5-month-old Cocker Spaniel Ruby is coming into early season and gaining attitude.

She is increasingly growling at their other Cocker – Chester. He’s 18 months old. It’s like she now goads him until he reacts and then, if not interrupted, a fight develops.

Most of the time they play and live together happily. The young couple want that harmony to continue but things now seem to be going in the wrong direction.

Growling at Chester

Ruby now growls at Chester if he approaches her when she has food in an item – a toy or wrapped in a towel. It’s not so much about the food itself, as the ‘thing’ it’s in. 

They scold her. This is the wrong thing to do because if growling is stifled it will merely accelerate the situation towards aggressive action.

She will growl and nip Chester if he’s getting attention on the lady’s lap or welcoming someone coming home.

Arousal causes redirection

They walk the dogs separately, Ruby home first with the young man who walked her. Chester comes home afterwards with the young lady. Greetings arouse Ruby and she goes for Chester.

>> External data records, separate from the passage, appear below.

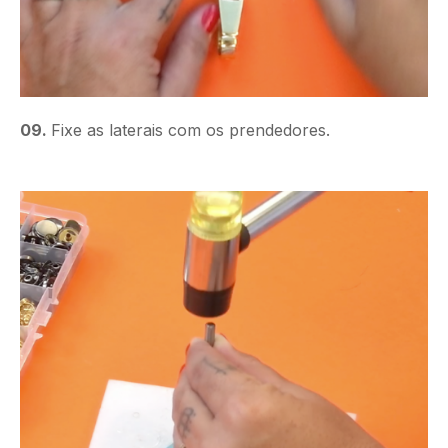
09.
Fixe as laterais com os prendedores.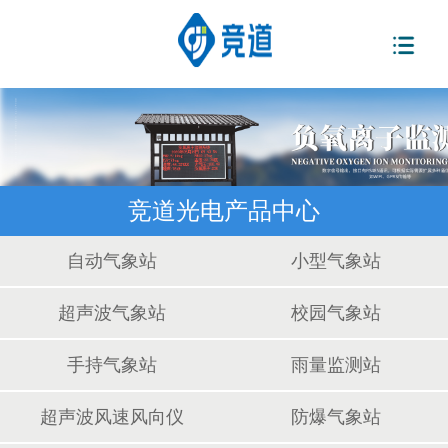
竞道光电产品中心
自动气象站
小型气象站
超声波气象站
校园气象站
手持气象站
雨量监测站
超声波风速风向仪
防爆气象站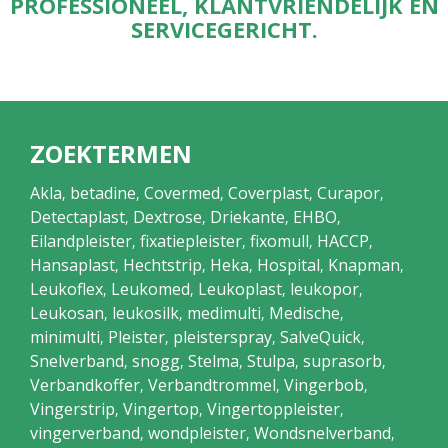
PROFESSIONEEL, KLANTVRIENDELIJK EN
SERVICEGERICHT.
ZOEKTERMEN
Akla
betadine
Covermed
Coverplast
Curapor
,
,
,
,
,
Detectaplast
Dextrose
Driekante
EHBO
,
,
,
,
Eilandpleister
fixatiepleister
fixomull
HACCP
,
,
,
,
Hansaplast
Hechtstrip
Heka
Hospital
Knapman
,
,
,
,
,
Leukoflex
Leukomed
Leukoplast
leukopor
,
,
,
,
Leukosan
leukosilk
medimulti
Medische
,
,
,
,
minimulti
Pleister
pleisterspray
SalveQuick
,
,
,
,
Snelverband
snogg
Stelma
Stulpa
suprasorb
,
,
,
,
,
Verbandkoffer
Verbandtrommel
Vingerbob
,
,
,
Vingerstrip
Vingertop
Vingertoppleister
,
,
,
vingerverband
wondpleister
Wondsnelverband
,
,
,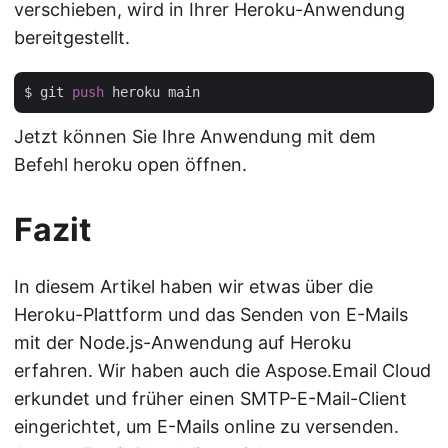
verschieben, wird in Ihrer Heroku-Anwendung
bereitgestellt.
$ git 
push
Jetzt können Sie Ihre Anwendung mit dem
Befehl heroku open öffnen.
Fazit
In diesem Artikel haben wir etwas über die
Heroku-Plattform und das Senden von E-Mails
mit der Node.js-Anwendung auf Heroku
erfahren. Wir haben auch die Aspose.Email Cloud
erkundet und früher einen SMTP-E-Mail-Client
eingerichtet, um E-Mails online zu versenden.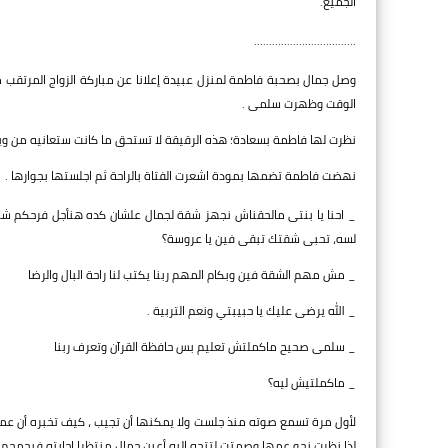
الجميع.
..................................
وصل جمال بصحبة فاطمة لمنزل عبيدة إعلانا عن مباركة الزواج المرتقب من
الوقت وظهرت سلمى .
نظرت لها فاطمة بسعادة؛ هذه الرقيقة لا تستحق ما كانت ستعانيه من ويلا
نهضت فاطمة تضمها بمودة اشعرت الفتاة بالراحة ثم اجلستها بجوارها .
_ احنا يا بنتى مالحقناش نجهز شقة لجمال علشان كده هنأجل فرحكم شو
لسه، تحبى شقتك تبقى فين يا عروسة؟
_ مش مهم الشقة فين وبكام المهم ربنا يكتب لنا راحة البال والرضا
_ الله يرضى عليك يا حبيبتي ونعم التربية .
_ سلمى صحيح ماكملتش تعليم بس حافظة القرآن وتعرف ربنا
_ ماكملتيش ليه؟
لأول مرة تسمع صوته منذ جلست ولا يمكنها أن تجيب ، كيف تخبره أن عم
لذا نظرت نحو عمها وصمتت لتتجه إليه أعين جمال منتظرا إجابته فيحمحم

At times Chester has enough. He will growl and bark. This excites her so she does zoomies and Chester, to quote, ‘takes her out’. He’s very patient but has a tipping point.

Harmony between the dogs.

My first tip is for them to have a barrier in their living area with each dog fed either side. The two dogs then can freely have edible chews and toys – one each side of the gate. We know that chewing and working for food helps dogs to calm.

A gate or pen is better than a door in that neither dog is ‘banished’ They are still together.

Anything Chester has, Ruby steals and he lets her. A natural pecking order is developing which we don’t try to change.

If Ruby sees Chester on the lady’s lap having a cuddle, she comes over to growl and nip him. Ideally I would try to call her in advance, then share the cuddle. If too late, tip Chester off, get up, walk about sit down again then call both dogs for cuddles together.

How to react

When Ruby growls at Chester then lunges at him, they scold her. Scolding will only make things worse. They need to catch it sooner.

As soon as there is a hint of trouble, they will call her away (and reward her for coming). They may get better early warning from Chester’s body language than her own, as he can read her better. Watch out for lookaways, lip licking, yawning etc.

Then they can put Ruby kindly behind the barrier for a short while and give her something to chew.

I suspect when she’s had her season she will calm down a bit. I hope so.